→ **Problem description**: The answer must be an exact copy of all the data below.

Body or hand keypoint data:
________________
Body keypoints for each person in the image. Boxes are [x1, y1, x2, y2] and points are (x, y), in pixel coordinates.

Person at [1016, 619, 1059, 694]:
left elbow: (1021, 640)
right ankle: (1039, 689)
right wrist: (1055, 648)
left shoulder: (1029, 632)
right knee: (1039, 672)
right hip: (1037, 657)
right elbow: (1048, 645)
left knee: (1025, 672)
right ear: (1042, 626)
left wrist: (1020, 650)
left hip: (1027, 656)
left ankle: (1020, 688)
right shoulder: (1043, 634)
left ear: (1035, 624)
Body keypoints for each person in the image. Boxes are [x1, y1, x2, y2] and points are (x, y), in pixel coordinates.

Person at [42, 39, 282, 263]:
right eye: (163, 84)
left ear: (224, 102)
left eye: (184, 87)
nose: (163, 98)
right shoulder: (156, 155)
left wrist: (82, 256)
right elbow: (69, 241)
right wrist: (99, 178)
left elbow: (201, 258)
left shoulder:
________________
→ **Answer box**:
Body keypoints for each person in the image. Boxes are [x1, y1, x2, y2] and points are (x, y), in pixel coordinates.

Person at [1016, 619, 1059, 694]:
left elbow: (1021, 640)
right ankle: (1039, 689)
right wrist: (1055, 648)
left shoulder: (1029, 632)
right knee: (1039, 672)
right hip: (1037, 657)
right elbow: (1048, 645)
left knee: (1025, 672)
right ear: (1042, 626)
left wrist: (1020, 650)
left hip: (1027, 656)
left ankle: (1020, 688)
right shoulder: (1043, 634)
left ear: (1035, 624)
Body keypoints for each person in the image. Boxes are [x1, y1, x2, y2] and points are (x, y), in pixel coordinates.

Person at [42, 39, 282, 263]:
right eye: (163, 84)
left ear: (224, 102)
left eye: (184, 87)
nose: (163, 98)
right shoulder: (156, 155)
left wrist: (82, 256)
right elbow: (69, 241)
right wrist: (99, 178)
left elbow: (201, 258)
left shoulder:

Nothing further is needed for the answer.